Redécouvrons aujourd’hui, parmi les vedettes de notre dernier numéro hors-série, l’AX Sport, confiée à la semelle de plomb de Françoise Sagan en plein Paris. Une bombinette énervée pour un charmant petit monstre…
Françoise Sagan n’a jamais entendu parler de « transports doux », de limitation à 30 km/h en ville, d’écoconduite ou de pause qui s’impose toutes les deux heures. La romancière a traversé sa vie comme elle conduisait : à fond. « Qui n’a jamais aimé la vitesse n’a jamais aimé la vie – ou alors, peut-être, n’a jamais aimé personne » écrivait celle que François Mauriac a surnommé le « charmant petit monstre ». Propulsée sur le devant de la scène médiatique en 1954 à seulement 18 ans suite au succès foudroyant de son premier roman, Bonjour Tristesse, elle claque son cachet dans l’achat d’une Jaguar XK120 roadster dont la légende nous dit qu’elle la conduisait pieds nus. Aucun écrivain n’a peut-être décrit mieux que ce petit bout de femme l’ivresse procurée par les allures folles : « la vitesse rejoint le bonheur de vivre et, par conséquent, le confus espoir de mourir qui traîne toujours dans ledit bonheur de vivre. »
Le 13 avril 1957, l’accident de l’indomptable Sagan en Aston Martin DB2/4, « une voiture un peu lourde pour une femme » dira-t-elle, lui vaudra un long traitement à la morphine qui lui laissera une addiction à diverses drogues plus ou moins dures, mais la fureur de vivre (et de conduire des voitures puissantes) ne l’a quittera pas de sitôt. « Je ne vais pas commencer à vivre comme un croûton parce que je suis soi-disant une intellectuelle, ça me fatigue ». Nous la retrouvons, égale à elle-même, dans cet insolite reportage du journaliste et écrivain James Clive, issu de son documentaire Postcard from Paris, diffusé en janvier 1989 sur la chaîne britannique BBC1. De passage à Paris, Clive se soumet à un entretient d’un genre bien particulier, à bord d’une AX Sport conduite par Sagan, laquelle parle un anglais approximatif. La voiture lui a été prêtée par Citroën, sans doute peu regardant sur l’état de retour du véhicule. Car à 54 ans, malgré les marques des excès, le petit monstre conduit toujours à tombeau ouvert et sans ceinture de sécurité…
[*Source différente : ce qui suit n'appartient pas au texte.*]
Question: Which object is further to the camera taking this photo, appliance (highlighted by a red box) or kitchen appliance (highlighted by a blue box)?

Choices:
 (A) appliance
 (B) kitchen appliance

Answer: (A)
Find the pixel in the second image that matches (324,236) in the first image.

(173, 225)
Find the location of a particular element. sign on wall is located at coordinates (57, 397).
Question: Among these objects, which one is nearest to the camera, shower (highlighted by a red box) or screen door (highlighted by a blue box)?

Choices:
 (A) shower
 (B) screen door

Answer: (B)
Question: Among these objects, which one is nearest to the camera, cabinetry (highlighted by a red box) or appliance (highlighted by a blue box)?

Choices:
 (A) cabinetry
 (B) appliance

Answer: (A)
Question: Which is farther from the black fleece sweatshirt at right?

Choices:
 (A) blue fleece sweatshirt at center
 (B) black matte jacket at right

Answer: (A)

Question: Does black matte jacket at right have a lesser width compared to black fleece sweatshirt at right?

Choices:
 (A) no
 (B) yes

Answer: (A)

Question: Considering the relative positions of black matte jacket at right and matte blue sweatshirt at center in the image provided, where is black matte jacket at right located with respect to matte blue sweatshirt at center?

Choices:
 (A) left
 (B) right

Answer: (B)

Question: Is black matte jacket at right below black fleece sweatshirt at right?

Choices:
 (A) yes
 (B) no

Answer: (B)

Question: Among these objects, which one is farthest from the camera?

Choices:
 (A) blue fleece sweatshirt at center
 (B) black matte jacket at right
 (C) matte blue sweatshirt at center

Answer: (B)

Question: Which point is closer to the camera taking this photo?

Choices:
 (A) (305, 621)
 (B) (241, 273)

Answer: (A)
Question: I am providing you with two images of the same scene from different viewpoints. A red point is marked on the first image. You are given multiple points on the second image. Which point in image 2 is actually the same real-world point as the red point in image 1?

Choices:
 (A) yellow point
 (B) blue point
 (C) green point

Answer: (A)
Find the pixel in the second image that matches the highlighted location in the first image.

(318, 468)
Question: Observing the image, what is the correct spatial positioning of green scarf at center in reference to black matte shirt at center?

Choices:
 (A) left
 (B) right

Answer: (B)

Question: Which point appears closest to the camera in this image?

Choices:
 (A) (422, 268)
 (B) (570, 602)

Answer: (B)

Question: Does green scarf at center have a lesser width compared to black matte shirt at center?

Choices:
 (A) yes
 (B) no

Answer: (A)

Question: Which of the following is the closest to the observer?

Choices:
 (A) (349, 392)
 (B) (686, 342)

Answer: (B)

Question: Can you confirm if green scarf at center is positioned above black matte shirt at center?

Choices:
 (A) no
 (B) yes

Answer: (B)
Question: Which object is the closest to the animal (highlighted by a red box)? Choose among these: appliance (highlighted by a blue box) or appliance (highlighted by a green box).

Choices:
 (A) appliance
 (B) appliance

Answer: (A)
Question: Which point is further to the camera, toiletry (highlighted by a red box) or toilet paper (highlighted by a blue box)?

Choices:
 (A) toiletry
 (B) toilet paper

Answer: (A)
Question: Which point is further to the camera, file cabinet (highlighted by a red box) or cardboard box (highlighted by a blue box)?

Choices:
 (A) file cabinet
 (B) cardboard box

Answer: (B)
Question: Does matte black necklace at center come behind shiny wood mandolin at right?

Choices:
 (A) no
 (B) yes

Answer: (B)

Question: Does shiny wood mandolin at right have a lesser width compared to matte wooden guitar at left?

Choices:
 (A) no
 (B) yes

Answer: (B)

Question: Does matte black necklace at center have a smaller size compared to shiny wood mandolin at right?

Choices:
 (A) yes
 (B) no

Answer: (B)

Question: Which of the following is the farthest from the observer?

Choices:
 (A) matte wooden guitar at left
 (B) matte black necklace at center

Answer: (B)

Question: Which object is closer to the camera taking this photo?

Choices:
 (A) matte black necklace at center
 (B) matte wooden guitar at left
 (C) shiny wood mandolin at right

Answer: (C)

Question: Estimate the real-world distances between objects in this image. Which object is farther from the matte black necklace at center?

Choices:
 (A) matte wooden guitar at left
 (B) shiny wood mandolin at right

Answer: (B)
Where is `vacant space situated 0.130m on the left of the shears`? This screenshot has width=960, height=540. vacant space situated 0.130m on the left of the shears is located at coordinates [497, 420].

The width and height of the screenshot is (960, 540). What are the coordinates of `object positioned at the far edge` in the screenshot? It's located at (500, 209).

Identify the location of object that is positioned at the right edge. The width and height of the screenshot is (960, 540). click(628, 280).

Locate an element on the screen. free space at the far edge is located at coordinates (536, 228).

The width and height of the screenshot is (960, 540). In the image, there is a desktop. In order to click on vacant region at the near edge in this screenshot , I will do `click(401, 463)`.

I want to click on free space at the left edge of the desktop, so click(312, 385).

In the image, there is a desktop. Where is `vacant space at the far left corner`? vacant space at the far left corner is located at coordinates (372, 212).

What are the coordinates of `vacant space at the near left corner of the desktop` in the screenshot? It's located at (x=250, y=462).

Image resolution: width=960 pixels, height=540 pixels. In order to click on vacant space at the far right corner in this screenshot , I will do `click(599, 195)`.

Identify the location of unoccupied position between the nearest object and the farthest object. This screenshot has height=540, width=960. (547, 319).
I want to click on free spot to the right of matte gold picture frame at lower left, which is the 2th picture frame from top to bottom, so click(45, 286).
Ce qui n’a pas dû rassurer son passager ! Entre deux refus de priorité et un accrochage avec un piéton dont elle percute l’attaché-case, le mythe de la littérature française revient sur son accident en Aston Martin, qu’elle attribue à une perte d’adhérence sur le sable, et son goût immodéré pour la vitesse. « La vie est trop lente » lance-t-elle, fidèle à sa légende, comme un doigt d’honneur à notre triste époque…
Texte Laurent Berreterot
Génial de voir ce genre de reportage ! Le journaliste est resté flegmatique, mais il a dû être soulagé en descendant ! Par contre, quelle liberté de circuler dans les rues de Paris à cette époque ! À côté du carnage d’aujourd’hui, cela fait rêver !!
Super
Le bon vieux temps!
Une forme d’insouciance naïve fort agréable où la notion de risque (d’accident) n’avait pas le dessus et où les voitures avait une âme.
Mais quand même, je préfère Mme Sagan dans ses livres que sur la route.